To-do item
Could you give back the records exactly, taking out the pictures?

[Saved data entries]
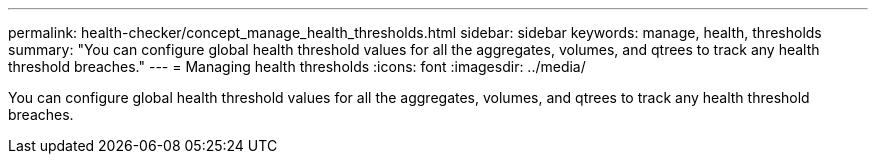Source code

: ---
permalink: health-checker/concept_manage_health_thresholds.html
sidebar: sidebar
keywords: manage, health, thresholds
summary: "You can configure global health threshold values for all the aggregates, volumes, and qtrees to track any health threshold breaches."
---
= Managing health thresholds
:icons: font
:imagesdir: ../media/

[.lead]
You can configure global health threshold values for all the aggregates, volumes, and qtrees to track any health threshold breaches.
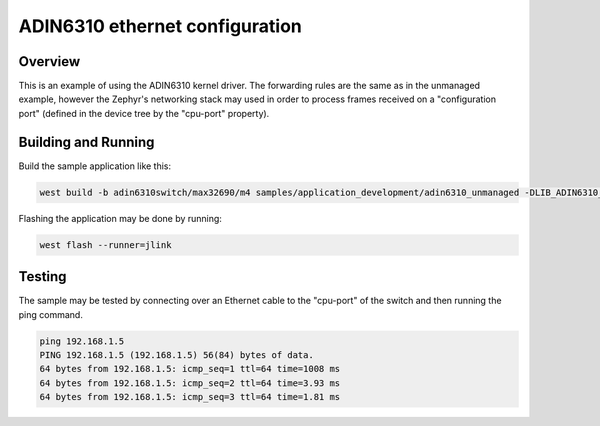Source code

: .. _adin6310_eth_config:

ADIN6310 ethernet configuration
#################

Overview
********

This is an example of using the ADIN6310 kernel driver. The forwarding rules
are the same as in the unmanaged example, however the Zephyr's networking
stack may used in order to process frames received on a "configuration port"
(defined in the device tree by the "cpu-port" property).

Building and Running
********************

Build the sample application like this:

.. code-block:: console

   west build -b adin6310switch/max32690/m4 samples/application_development/adin6310_unmanaged -DLIB_ADIN6310_PATH=... -p auto

Flashing the application may be done by running:

.. code-block:: console

   west flash --runner=jlink

Testing
*******

The sample may be tested by connecting over an Ethernet cable to the "cpu-port"
of the switch and then running the ping command.

.. code-block:: console

   ping 192.168.1.5
   PING 192.168.1.5 (192.168.1.5) 56(84) bytes of data.
   64 bytes from 192.168.1.5: icmp_seq=1 ttl=64 time=1008 ms
   64 bytes from 192.168.1.5: icmp_seq=2 ttl=64 time=3.93 ms
   64 bytes from 192.168.1.5: icmp_seq=3 ttl=64 time=1.81 ms
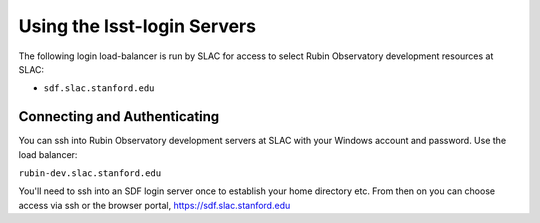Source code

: ############################
Using the lsst-login Servers
############################

The following login load-balancer is run by SLAC for access to select Rubin Observatory development resources at SLAC:

- ``sdf.slac.stanford.edu``

Connecting and Authenticating
=============================

You can ssh into Rubin Observatory development servers at SLAC with your Windows account and password. Use the load balancer:

``rubin-dev.slac.stanford.edu``

You'll need to ssh into an SDF login server once to establish your home directory etc. From then on you can choose access via ssh or the browser portal, https://sdf.slac.stanford.edu
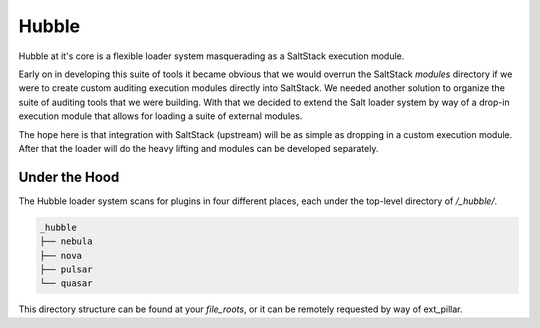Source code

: Hubble
======

Hubble at it's core is a flexible loader system masquerading as a SaltStack
execution module.

Early on in developing this suite of tools it became obvious that we would
overrun the SaltStack `modules` directory if we were to create custom auditing
execution modules directly into SaltStack. We needed another solution to
organize the suite of auditing tools that we were building. With that we
decided to extend the Salt loader system by way of a drop-in execution module
that allows for loading a suite of external modules.

The hope here is that integration with SaltStack (upstream) will be as simple
as dropping in a custom execution module. After that the loader will do the
heavy lifting and modules can be developed separately.

Under the Hood
--------------

The Hubble loader system scans for plugins in four different places, each under
the top-level directory of `/_hubble/`.

.. code-block:: shell

    _hubble
    ├── nebula
    ├── nova
    ├── pulsar
    └── quasar

This directory structure can be found at your `file_roots`, or it can be
remotely requested by way of ext_pillar.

Exercise result
Source code

: ---
permalink: health-checker/concept_manage_health_thresholds.html
sidebar: sidebar
keywords: manage, health, thresholds
summary: "You can configure global health threshold values for all the aggregates, volumes, and qtrees to track any health threshold breaches."
---
= Managing health thresholds
:icons: font
:imagesdir: ../media/

[.lead]
You can configure global health threshold values for all the aggregates, volumes, and qtrees to track any health threshold breaches.
Source code

: .. _adin6310_eth_config:

ADIN6310 ethernet configuration
#################

Overview
********

This is an example of using the ADIN6310 kernel driver. The forwarding rules
are the same as in the unmanaged example, however the Zephyr's networking
stack may used in order to process frames received on a "configuration port"
(defined in the device tree by the "cpu-port" property).

Building and Running
********************

Build the sample application like this:

.. code-block:: console

   west build -b adin6310switch/max32690/m4 samples/application_development/adin6310_unmanaged -DLIB_ADIN6310_PATH=... -p auto

Flashing the application may be done by running:

.. code-block:: console

   west flash --runner=jlink

Testing
*******

The sample may be tested by connecting over an Ethernet cable to the "cpu-port"
of the switch and then running the ping command.

.. code-block:: console

   ping 192.168.1.5
   PING 192.168.1.5 (192.168.1.5) 56(84) bytes of data.
   64 bytes from 192.168.1.5: icmp_seq=1 ttl=64 time=1008 ms
   64 bytes from 192.168.1.5: icmp_seq=2 ttl=64 time=3.93 ms
   64 bytes from 192.168.1.5: icmp_seq=3 ttl=64 time=1.81 ms
Source code

: ############################
Using the lsst-login Servers
############################

The following login load-balancer is run by SLAC for access to select Rubin Observatory development resources at SLAC:

- ``sdf.slac.stanford.edu``

Connecting and Authenticating
=============================

You can ssh into Rubin Observatory development servers at SLAC with your Windows account and password. Use the load balancer:

``rubin-dev.slac.stanford.edu``

You'll need to ssh into an SDF login server once to establish your home directory etc. From then on you can choose access via ssh or the browser portal, https://sdf.slac.stanford.edu
Source code

: Hubble
======

Hubble at it's core is a flexible loader system masquerading as a SaltStack
execution module.

Early on in developing this suite of tools it became obvious that we would
overrun the SaltStack `modules` directory if we were to create custom auditing
execution modules directly into SaltStack. We needed another solution to
organize the suite of auditing tools that we were building. With that we
decided to extend the Salt loader system by way of a drop-in execution module
that allows for loading a suite of external modules.

The hope here is that integration with SaltStack (upstream) will be as simple
as dropping in a custom execution module. After that the loader will do the
heavy lifting and modules can be developed separately.

Under the Hood
--------------

The Hubble loader system scans for plugins in four different places, each under
the top-level directory of `/_hubble/`.

.. code-block:: shell

    _hubble
    ├── nebula
    ├── nova
    ├── pulsar
    └── quasar

This directory structure can be found at your `file_roots`, or it can be
remotely requested by way of ext_pillar.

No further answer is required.